Sunday, September 28, 2008

Plays about death

A friend of mine used to joke about the need for a daily catharsis having led him to acting, and at the time I related to that. I'm no longer in need of a daily catharsis, but this weekend I saw three plays about death. Maybe it's fall. Maybe it's me. I enjoyed all three plays immensely, but that's a lot of cathartic action in one weekend.

Thursday: The Hypocrites' Our Town. I've made the bold statement that this might have been one of the top five audience experiences of my life. Easily top ten. This was the right play for me at the right time, which is a gift from the universe, but from the Hypocrites too, because I'm convinced it would be the right play for a lot of people at any time. I left feeling full -- not wrecked but open and optimistic and a bit overwhelmed. I wanted to be surrounded by people afterwards, which made for a long night, but a nice one.

Saturday matinee: The People's Temple at ATC, all about Jonestown from the creators of The Laramie Project. I'm glad I saw it, though I left the theater feeling a bit dizzy. It's hard to wrap your mind around so much pain, especially when there are living survivors who've been coming to see the production.
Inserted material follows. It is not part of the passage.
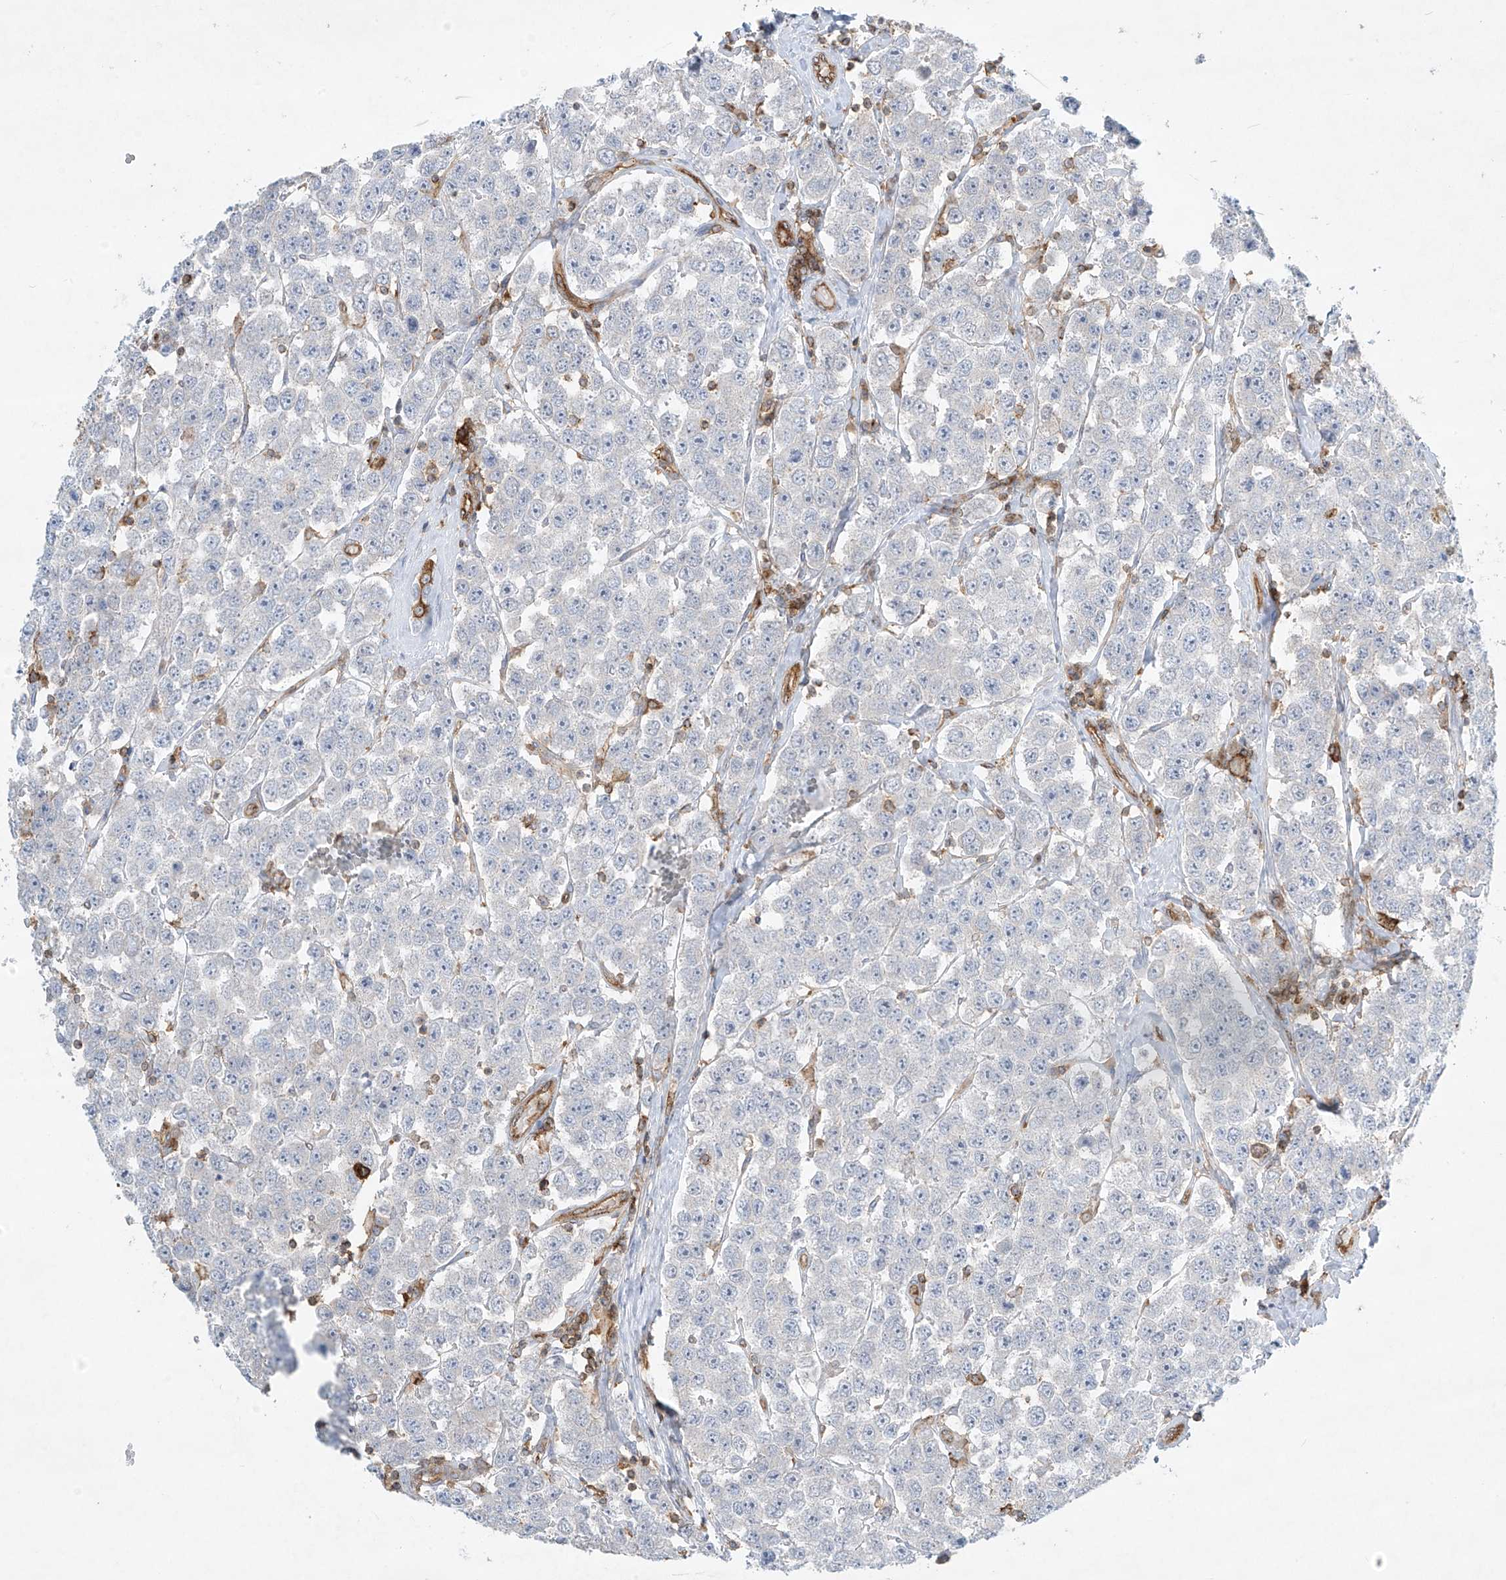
{"staining": {"intensity": "negative", "quantity": "none", "location": "none"}, "tissue": "testis cancer", "cell_type": "Tumor cells", "image_type": "cancer", "snomed": [{"axis": "morphology", "description": "Seminoma, NOS"}, {"axis": "topography", "description": "Testis"}], "caption": "Immunohistochemistry (IHC) micrograph of human testis seminoma stained for a protein (brown), which demonstrates no expression in tumor cells.", "gene": "HLA-E", "patient": {"sex": "male", "age": 28}}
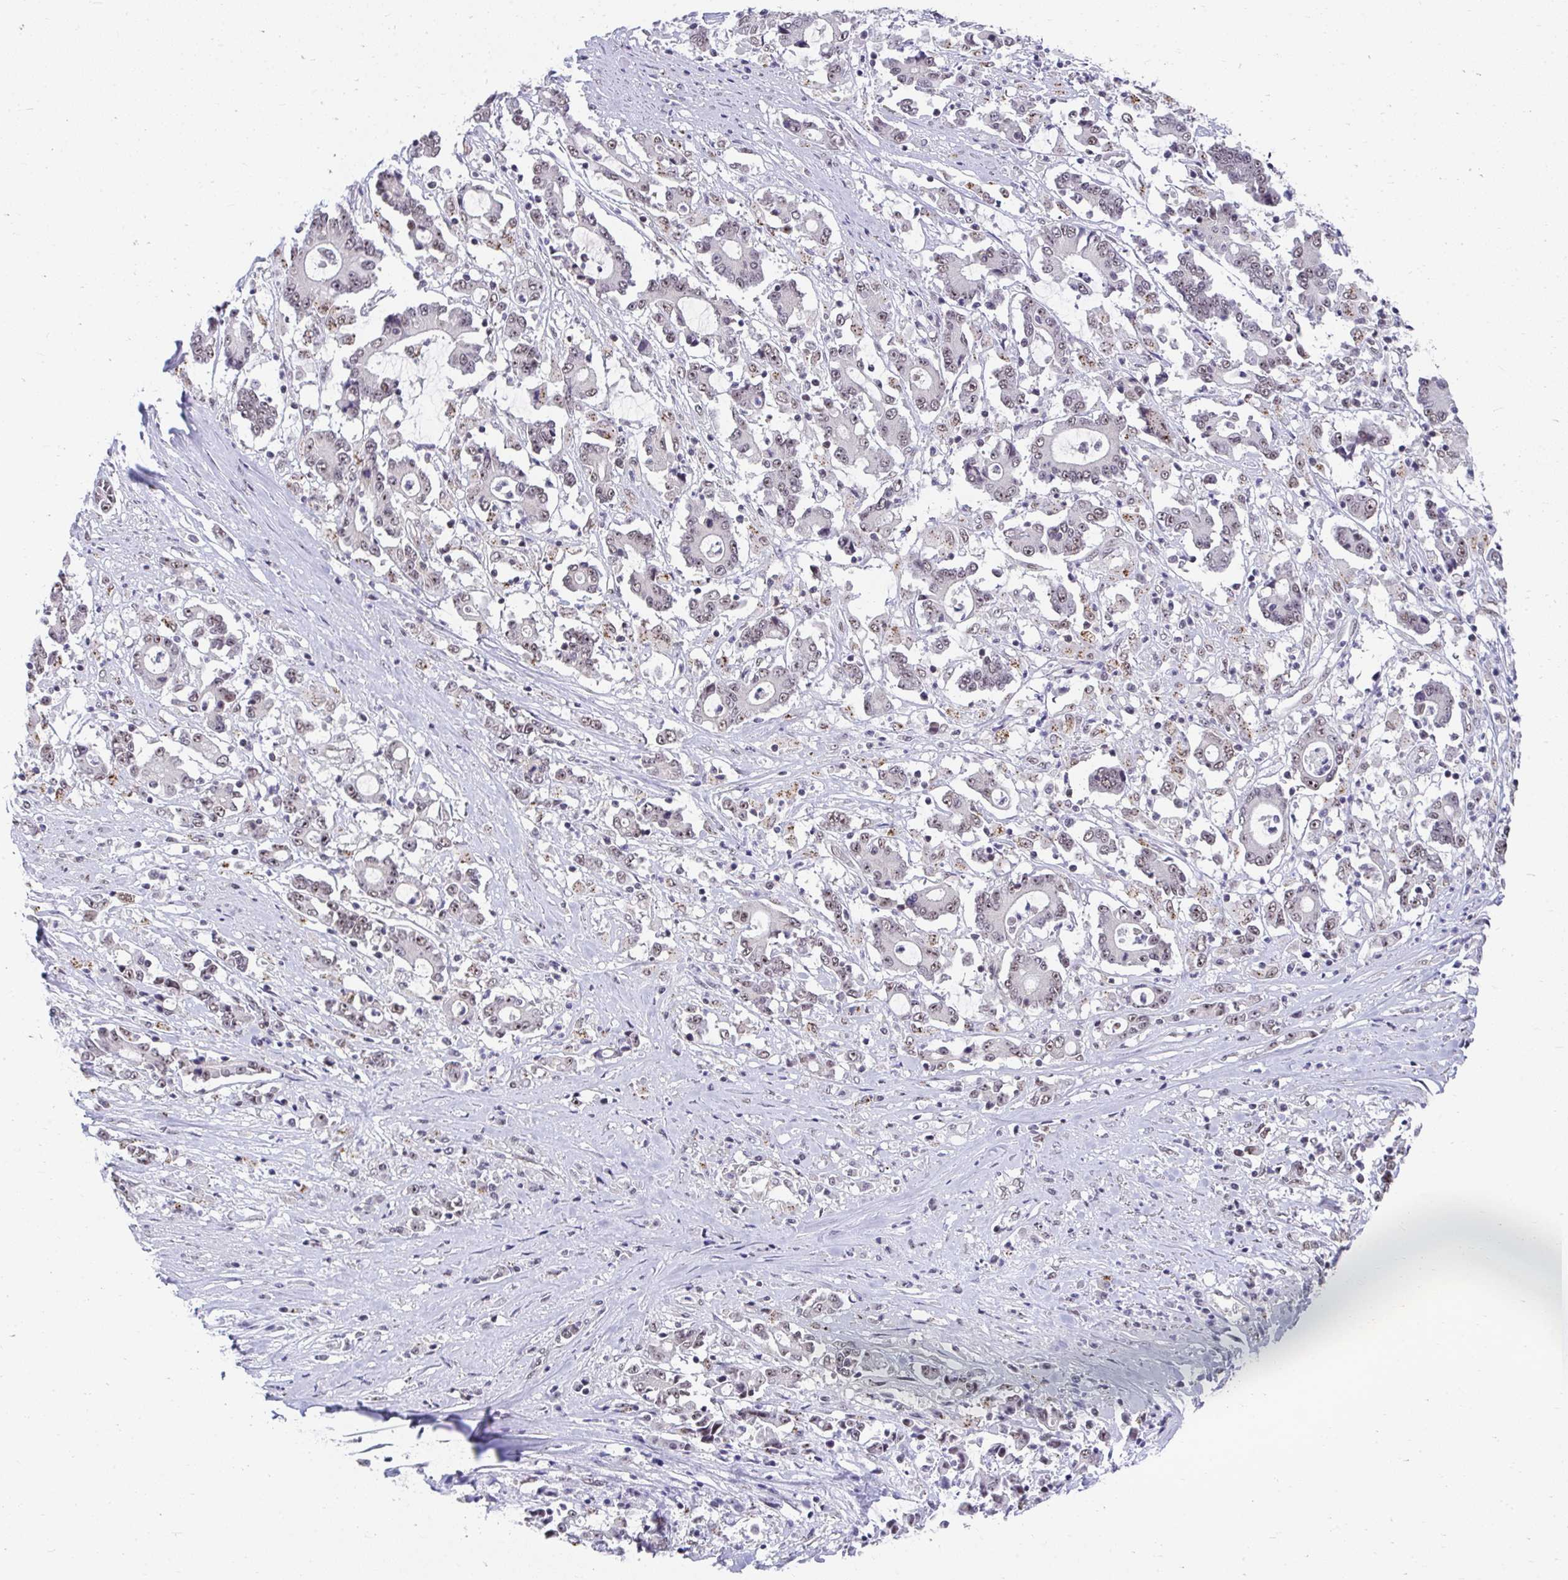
{"staining": {"intensity": "weak", "quantity": "25%-75%", "location": "nuclear"}, "tissue": "stomach cancer", "cell_type": "Tumor cells", "image_type": "cancer", "snomed": [{"axis": "morphology", "description": "Adenocarcinoma, NOS"}, {"axis": "topography", "description": "Stomach, upper"}], "caption": "The immunohistochemical stain shows weak nuclear positivity in tumor cells of adenocarcinoma (stomach) tissue.", "gene": "HIRA", "patient": {"sex": "male", "age": 68}}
I can't imagine being able to do that in their place. Can't imagine being in their place, not really, though I can imagine getting myself into a situation like that under the right circumstances, and that's scary. The play reminds me of the documentary Capturing the Freedmans in that you leave as mystified as you entered as to what transpired and what went on in the minds of the central figures.

Saturday night: No Darkness Round My Stone at Trap Door, winning the prize for weirdness (a compliment). This piece is full of yearning, dissatisfaction, constant death and reanimation. Over and over, couples seem on the brink of a connection and then crash into the walls and fall down dead.

One of the actors cuddles and pets another for a long time during the play, and I felt jealous of them during the show. Petting seems like the kindest response to so many dark thoughts floating around.

Oh, and while I'm on plays about death . . . I loved R.U.R. at Strawdog, which I saw last Sunday. It's playful and sunny in comparison with these other three, and it scratched my apocalyptic itch. Trivia of the day is that the word "robot" originated with this play, and I adore that from the first conception of "robot," we're thinking about them taking over.